There are of course problems with Brett’s second account of what happened in Ravallo. If it is true, then the first contained a deliberate falsehood which could make some people wonder what the rest of her testimony is worth. She was moreover devoted to Lawrence and may in her last years have been indulging in an old woman’s fantasy, or profiting to the end from the attention which her friendship with him had brought. Even if we could be certain that what she did remember him saying was ‘pubes’ and not, as in several subsequent accounts, ‘boobs’ (a slang expression for breasts which only became current after World War Two), that word is almost equally bizarre and one which one never finds Lawrence using elsewhere. In addition to these particular objections, there is a general rule that a memoir will be more trustworthy the nearer its composition is to the events described.

Nor is this all. ‘The second account has a narrative coherence which the first lacks,’ Ellis confides, and, by way of explanation: ‘it may be that Lawrence did not refer to Brett’s “pubes” ... Yet that there was some such misfortune seems reasonably certain.’

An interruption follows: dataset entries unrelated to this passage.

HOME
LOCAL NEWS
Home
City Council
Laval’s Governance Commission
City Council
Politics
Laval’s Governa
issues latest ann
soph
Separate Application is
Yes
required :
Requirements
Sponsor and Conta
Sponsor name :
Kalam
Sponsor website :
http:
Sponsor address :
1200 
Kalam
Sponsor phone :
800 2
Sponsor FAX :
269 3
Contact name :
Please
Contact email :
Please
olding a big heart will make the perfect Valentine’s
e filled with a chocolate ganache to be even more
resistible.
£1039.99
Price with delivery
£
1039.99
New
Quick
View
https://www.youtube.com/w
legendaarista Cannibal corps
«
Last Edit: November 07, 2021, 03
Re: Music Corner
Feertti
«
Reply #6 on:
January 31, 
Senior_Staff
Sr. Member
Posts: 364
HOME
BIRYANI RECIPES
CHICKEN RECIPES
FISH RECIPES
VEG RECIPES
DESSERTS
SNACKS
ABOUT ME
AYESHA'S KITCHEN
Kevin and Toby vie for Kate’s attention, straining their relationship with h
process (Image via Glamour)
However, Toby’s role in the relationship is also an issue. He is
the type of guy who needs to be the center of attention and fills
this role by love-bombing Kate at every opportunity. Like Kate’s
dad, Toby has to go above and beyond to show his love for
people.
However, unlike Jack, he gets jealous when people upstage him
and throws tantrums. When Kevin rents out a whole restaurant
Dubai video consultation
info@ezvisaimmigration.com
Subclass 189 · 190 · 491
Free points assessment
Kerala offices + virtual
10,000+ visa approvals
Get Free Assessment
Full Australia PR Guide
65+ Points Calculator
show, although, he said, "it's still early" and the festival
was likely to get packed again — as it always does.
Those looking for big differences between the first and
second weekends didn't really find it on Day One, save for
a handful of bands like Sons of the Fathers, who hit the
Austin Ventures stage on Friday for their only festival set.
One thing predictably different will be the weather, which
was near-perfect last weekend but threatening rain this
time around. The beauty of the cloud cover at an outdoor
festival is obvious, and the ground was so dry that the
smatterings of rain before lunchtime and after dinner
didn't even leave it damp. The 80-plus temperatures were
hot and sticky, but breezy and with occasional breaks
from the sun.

What, after all, can a biographer do if he must confront what Ellis elsewhere laments as ‘the absence of that utopian state called “full documentation” ’? Ellis seems to be more haunted by the theory of the genre in which he works than by the ghost of the impassioned Lawrence (he has in fact edited a collection of essays on biography), and so he never offers a satisfactorily dramatic answer to this question, although he is clearly thoughtful, learned and, if anything, too scrupulous in his examination of Lawrentian evidence. But perhaps any Kinbote-ish biographer more absorbed in the theory of biography than in the drama of an extraordinary life ought to be required to read at least a stanza of Yeats’s succinctly scornful ‘The Scholars’:

All shuffle there; all cough in ink;
All wear the carpet with their shoes;
All think what other people think;
All know the man their neighbour knows.
Lord, what would they say
Did their Catullus walk that way?

Philological shufflings and coughings in ink will not go far towards capturing the distinctive, even allegorical power of the resonant, anti-Modernist quest-romance about which Lawrence himself so beautifully (and apparently so casually) wrote when in a book review he noted that ‘we travel, perhaps, with a secret and absurd hope of setting foot on the Hesperides, of running our boat up a little creek and landing in the Garden of Eden.’ And what in a self-reflexively Post-Modern biographer can answer to the ‘blueness’ of DHL’s last and longest journey, ‘down the darker and darker stairs’ of myth to the secret, sacred place ‘where darkness is awake upon the dark’ and a simple cluster of Bavarian gentians takes on the ‘darkness invisible’ of ‘Persephone herself’, enfolded ‘in the deeper dark/of the arms Plutonic, and pierced with the passion of dense gloom’?